# Female torso carving in spalted hackberry



## lumberjackchef

Went and cut some firewood the other day and found a pretty good log of hackberry that was let behind by the other people that cut where I do. so I carved this out of the trunk when I realised it was spalted.










Sent from my LGL55C using Tapatalk 2


----------



## Stihl working hard

Awesome


----------



## andydodgegeek

Can I borrow that thing???


----------



## danh8866

Awesome!! Always wondered what in the world hackberry was good for... now I know.


----------



## Jordan3605

Thats a damn fine piece right there


----------



## lumberjackchef

andydodgegeek said:


> Can I borrow that thing???


I'm not even gonna ask Andy


----------



## srb08

Quite impressive.


----------



## Raintree

Very nice, I see harmony in a beautiful female body & wood!


----------



## stihl sawing

Nice job, did the wife let you put it in the house?


----------



## lumberjackchef

Naw this one is for a customer. She is giving it to her husband as a present.

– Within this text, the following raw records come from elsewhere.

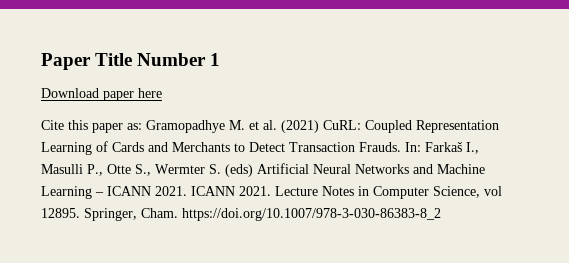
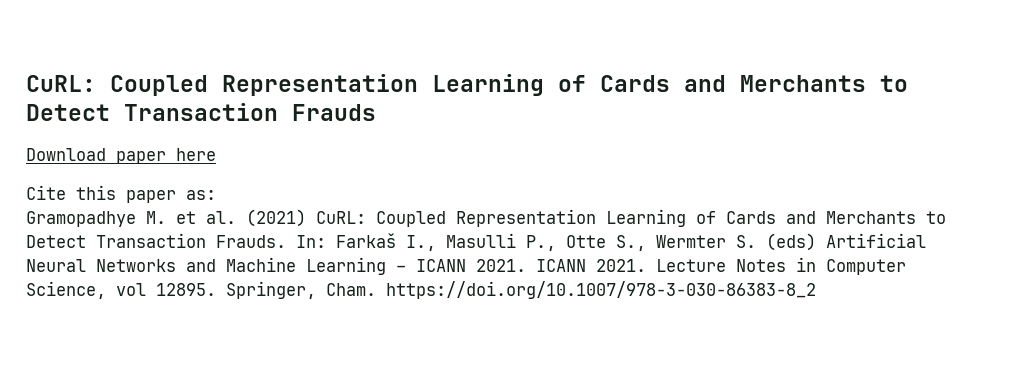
[41,53,221,70] Paper Title Number 1 -> [26,74,908,96] [26,103,376,121] CuRL: Coupled Representation Learning of Cards and Merchants to Detect Transaction Frauds
(142, 126) none -> (216, 195) //

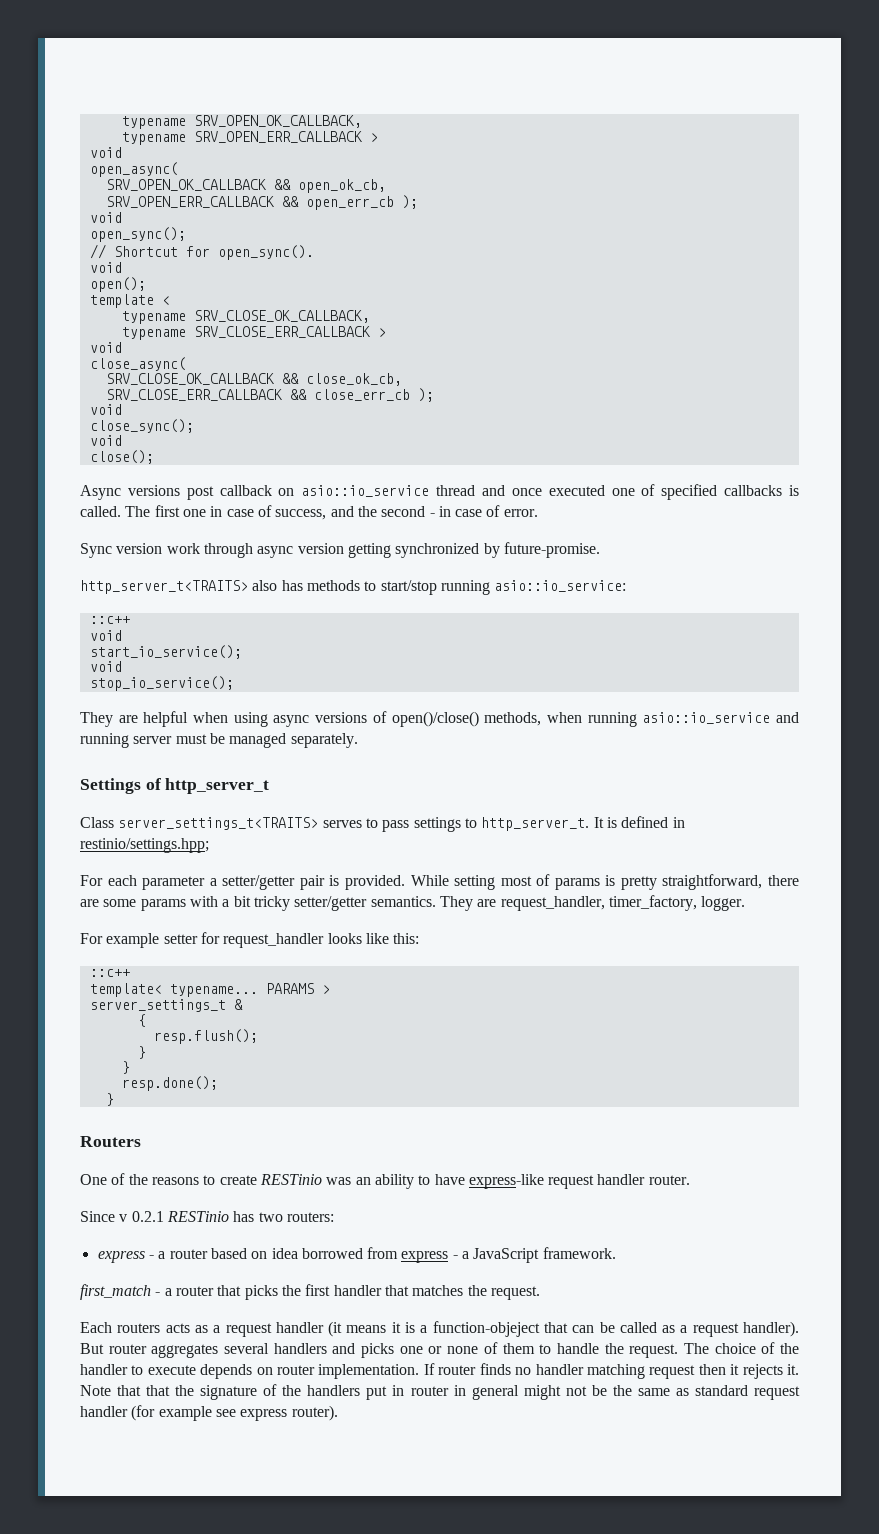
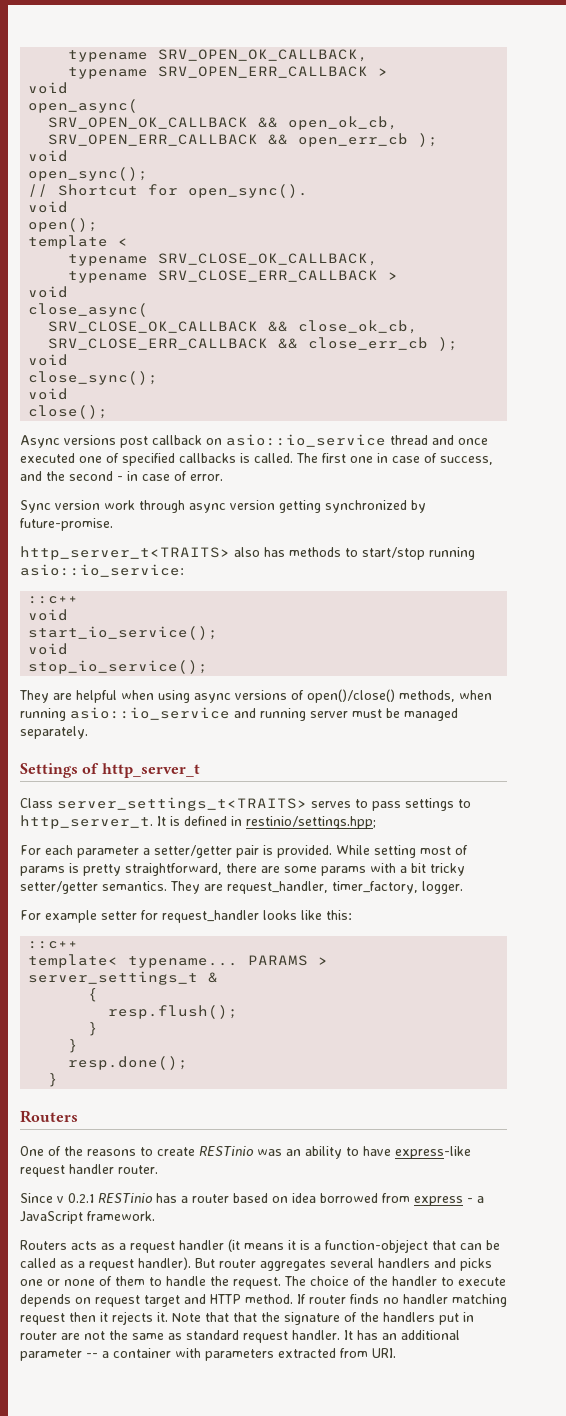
[258,1212,334,1222] [97,1251,154,1263] two routers: // express - -> (177, 1198) none
[80,1284,540,1300] [80,1322,161,1333] first_match - a router that picks the first handler that matches the request. // Each routers -> [20,1240,67,1250] Routers
[277,1364,420,1379] router implementation. -> [95,1294,293,1307] request target and HTTP method.
[453,1385,607,1400] in general might not be -> [61,1331,105,1340] are not
[80,1405,338,1421] handler (for example see express router). -> [292,1330,460,1340] [20,1348,396,1361] handler. It has an additional parameter -- a container with parameters extracted from URI.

Sent from my LGL55C using Tapatalk 2


----------



## Treespotter

Was the customer the model? 

Wolter


----------



## lumberjackchef

Nope no live models. My wife's rules. LOL!

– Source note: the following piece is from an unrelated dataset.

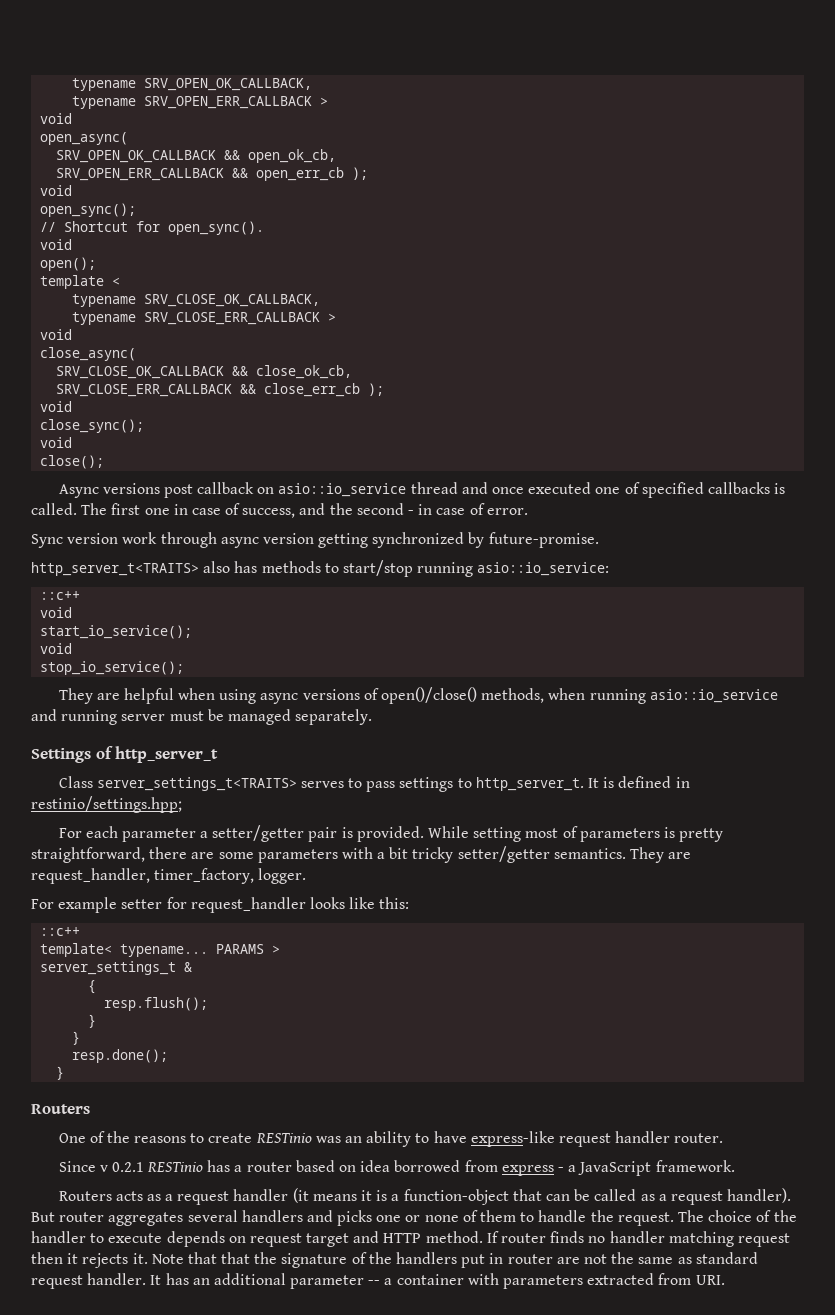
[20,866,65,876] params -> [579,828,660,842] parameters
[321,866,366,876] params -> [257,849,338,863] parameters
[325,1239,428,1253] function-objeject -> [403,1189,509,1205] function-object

Sent from my LGL55C using Tapatalk 2


----------



## Treespotter

Than you have one perfect creative mind! 

Wolter


----------



## LegDeLimber

shall I just assume there wasn't any way to get that split a bit more centered?


----------



## lumberjackchef

Yep it just wasn't gonna work out any better any other way lol!

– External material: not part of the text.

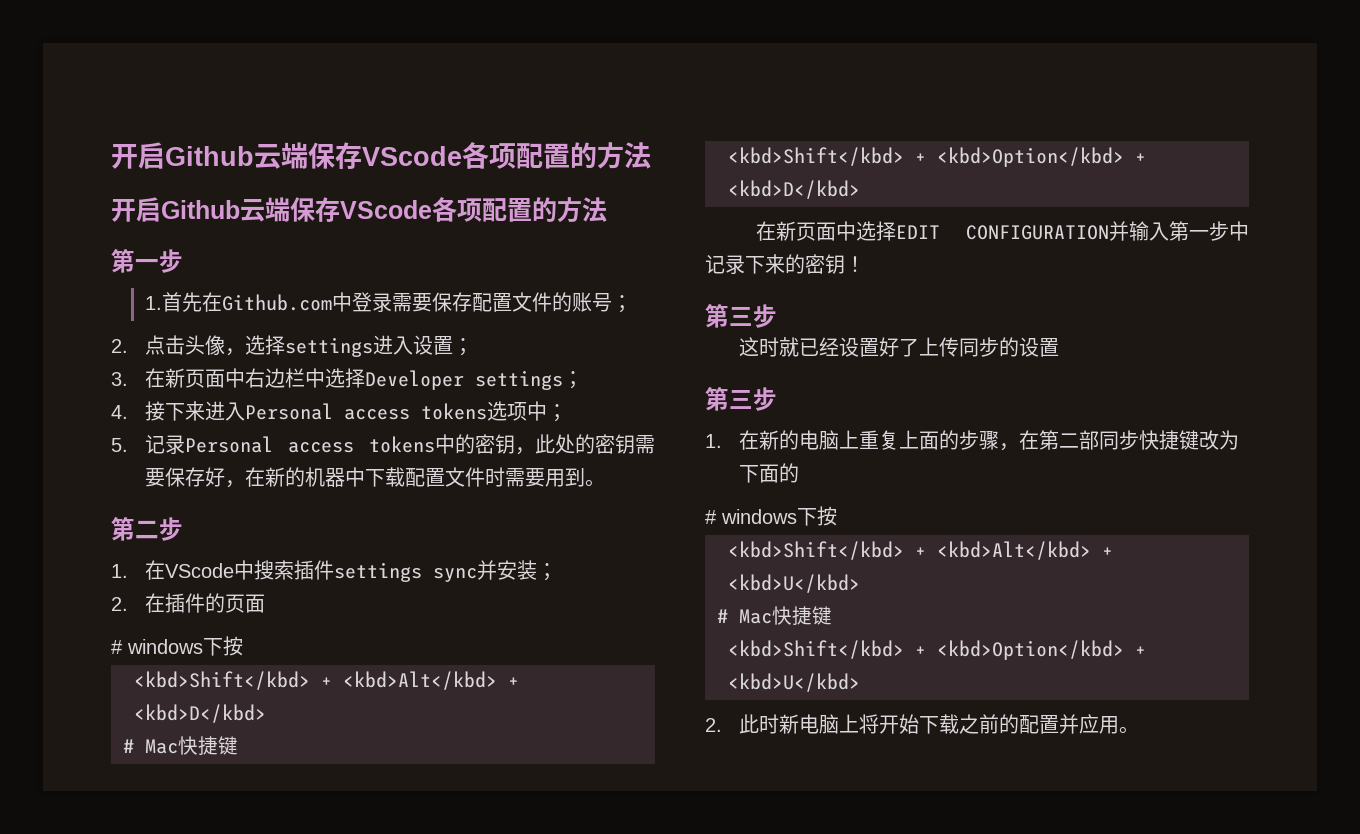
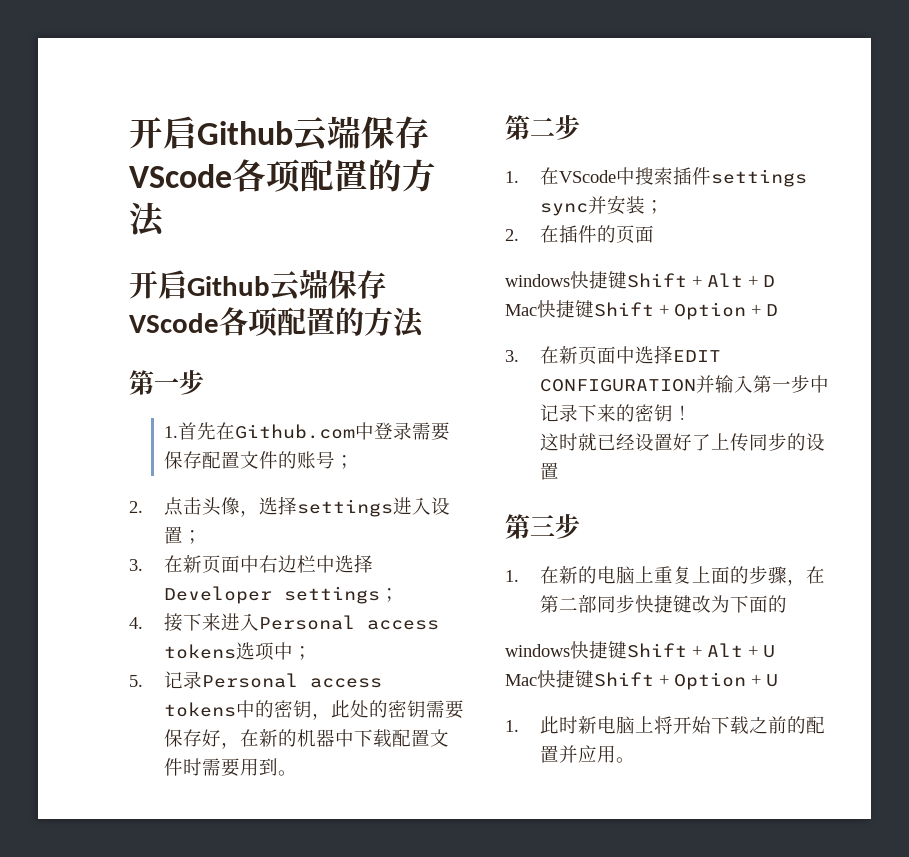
[111,636,243,656] [134,671,519,690] [134,704,266,723] [123,736,238,756] [728,147,1146,167] [728,180,860,199] # windows下按 // <kbd>Shift</kbd> + <kbd>Alt</kbd> + <kbd>D</kbd> // # Mac快捷键 // <kbd>Shift</kbd> + <kbd>Option</kbd> + <kbd>D</kbd> // -> [505,271,775,289] [505,300,778,320] [505,350,519,362] windows快捷键Shift + Alt + D // Mac快捷键Shift + Option + D // 3.
[705,304,777,328] // 第三步 -> (693, 412) none
[705,506,837,526] [728,541,1113,560] [728,574,860,593] [717,606,832,626] [728,640,1146,660] [728,673,860,692] [705,718,722,732] # windows下按 // <kbd>Shift</kbd> + <kbd>Alt</kbd> + <kbd>U</kbd> // # Mac快捷键 // <kbd>Shift</kbd> + <kbd>Option</kbd> + <kbd>U</kbd> // 2. -> [505,641,775,659] [505,670,778,690] [505,720,519,732] windows快捷键Shift + Alt + U // Mac快捷键Shift + Option + U // 1.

Sent from my LGL55C using Tapatalk 2


----------



## LegDeLimber

andydodgegeek said:


> Can I borrow that thing???



I'd bet it'd end up looking like a uhmm, wood pecker got a-holed of it!
- -
also makes me think of that old joke about the old Chief checking for bees
after his "refresher' course about women.

= =
ahhh and looking at a bit more takes me back to when I was 
about 14~15, and gazing on a body or two that resembled
your work.
I'm figuring you musta had a similar experience.....


----------



## discounthunter

wow!


----------



## Vermonster

Great curves!!


----------



## oldboy

That is awesome!


----------



## MontanaResident

oldboy said:


> That is awesome!


 
Probably is still hand polishing it.


----------



## Red Amor

How many times did the missus pull you up saying you were spending to much time fine hand sanding the breasts ;O))
, tis indeed love work of art well do Sir


----------



## Time's Standing Stihl

That thing is tits!


----------



## Full Chisel

Great work! I'd say that's a nice piece of ash...but it's hackberry!


----------



## kz1000

I'd say that it sucks that 15% of the men on this site didn't look or got sick when they did.


----------



## GL0B0TREE

lumberjackchef said:


> Went and cut some firewood the other day and found a pretty good log of hackberry that was let behind by the other people that cut where I do. so I carved this out of the trunk when I realised it was spalted.
> 
> View attachment 325481
> View attachment 325482
> View attachment 325483
> View attachment 325485
> View attachment 325486
> View attachment 325487
> View attachment 325488
> 
> 
> Sent from my LGL55C using Tapatalk 2


very nice work, I have a very nice piece very similar to this, if interested I can post a pic of it sometime, impressive! for sale?


----------



## lumberjackchef

It was a commission. I love the spalted stuff. Mill a good bit of it too!


----------



## SteveSS

Amazing work.


----------



## Robin Wood

very arousing hahah, good job BTW


----------



## syrupmaker70

Very nice work, you are very much an artist with your saw.


----------



## katcarving

God said what can i do better then man, HE CREATED WOMAN !!LOLOLOLOLOLOLOLOLOLOLOLOLOLOLOL


----------



## 2PPacker

You need to drill a hole in that thing....................so you can make it into a lamp.


----------



## GL0B0TREE

where is the piece now?


lumberjackchef said:


> It was a commission. I love the spalted stuff. Mill a good bit of it too!


----------



## Wannabe123

Raintree said:


> Very nice, I see harmony in a beautiful female body & wood!


Oh. Me too.


----------